▶ [Assignment]:
Please set down each of the following lines without any change, leaving the pictures out of your answer.

======== Provided material

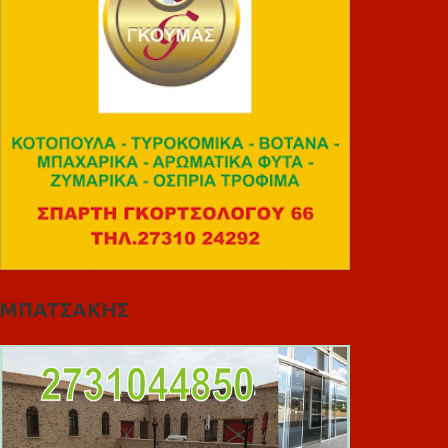
ΜΠΑΤΣΑΚΗΣ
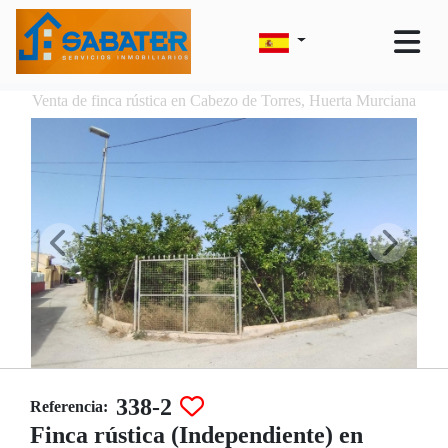
Venta de finca rústica en Cabezo de Torres, Huerta Murciana
338-2
Referencia:
Finca rústica (Independiente) en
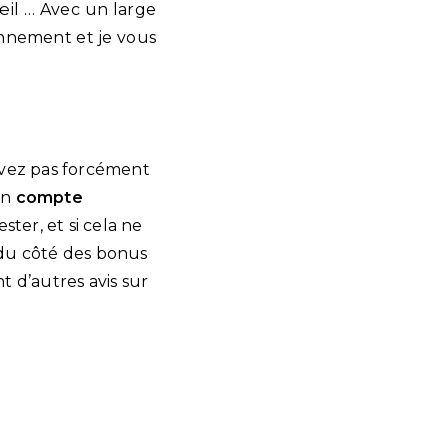
œil … Avec un large
onnement et je vous
vez pas forcément
en
compte
ter, et si cela ne
r du côté des bonus
 d’autres avis sur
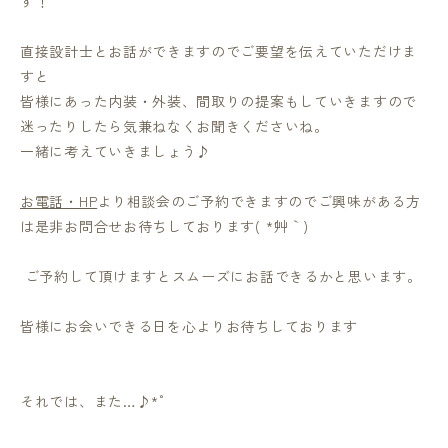
す！
直接設計士とお話ができますのでご要望を伝えていただけま
すと
皆様にあった内装・外装、間取りの提案もしていきますので
迷ったりしたら気兼ねなくお聞きくださいね。
一緒に考えていきましょう♪
お電話・HP
より相談会のご予約できますのでご興味がある方
は是非お問合せお待ちしております( *´艸｀)
ご予約して頂けますとスムーズにお話できるかと思います。
皆様にお会いできる日を心よりお待ちしております
それでは、また…♪*゜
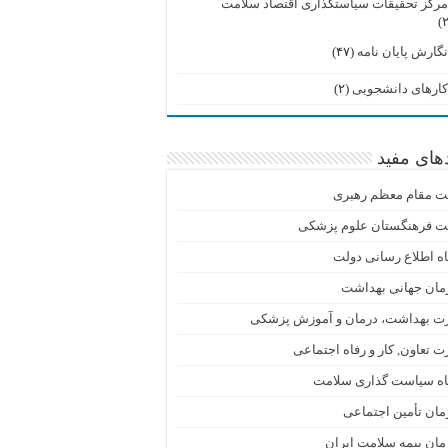
رکز تحقیقات سیاستگذاری اقتصاد سلامت
گارش پایان نامه
(۴۷)
ارهای دانشجویی
(۲)
دهای مفید
ت مقام معظم رهبری
ت فرهنگستان علوم پزشکی
اه اطلاع رسانی دولت
مان جهانی بهداشت
رت بهداشت، درمان و آموزش پزشکی
ت تعاون, کار و رفاه اجتماعی
گاه سیاست گذاری سلامت
ان تأمین اجتماعی
ان بیمه سلامت ایران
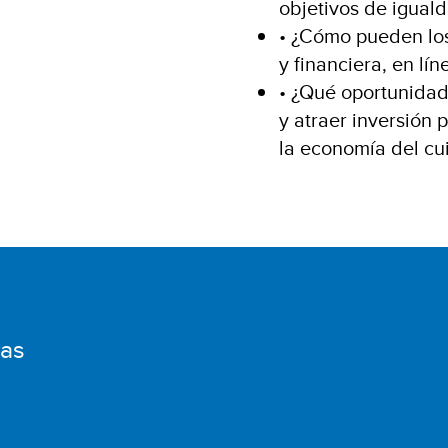
objetivos de igual
• ¿Cómo pueden los 
y financiera, en lí
• ¿Qué oportunidad
y atraer inversión 
la economía del cu
das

================

▶ [Written solution]:
ΜΠΑΤΣΑΚΗΣ
Venta de finca rústica en Cabezo de Torres, Huerta Murciana
338-2
Referencia:
Finca rústica (Independiente) en
œil … Avec un large
onnement et je vous
vez pas forcément
en
compte
ter, et si cela ne
r du côté des bonus
 d’autres avis sur
す！
直接設計士とお話ができますのでご要望を伝えていただけま
すと
皆様にあった内装・外装、間取りの提案もしていきますので
迷ったりしたら気兼ねなくお聞きくださいね。
一緒に考えていきましょう♪
お電話・HP
より相談会のご予約できますのでご興味がある方
は是非お問合せお待ちしております( *´艸｀)
ご予約して頂けますとスムーズにお話できるかと思います。
皆様にお会いできる日を心よりお待ちしております
それでは、また…♪*゜
رکز تحقیقات سیاستگذاری اقتصاد سلامت
گارش پایان نامه
(۴۷)
ارهای دانشجویی
(۲)
دهای مفید
ت مقام معظم رهبری
ت فرهنگستان علوم پزشکی
اه اطلاع رسانی دولت
مان جهانی بهداشت
رت بهداشت، درمان و آموزش پزشکی
ت تعاون, کار و رفاه اجتماعی
گاه سیاست گذاری سلامت
ان تأمین اجتماعی
ان بیمه سلامت ایران
objetivos de igual
• ¿Cómo pueden los 
y financiera, en lí
• ¿Qué oportunidad
y atraer inversión 
la economía del cu
das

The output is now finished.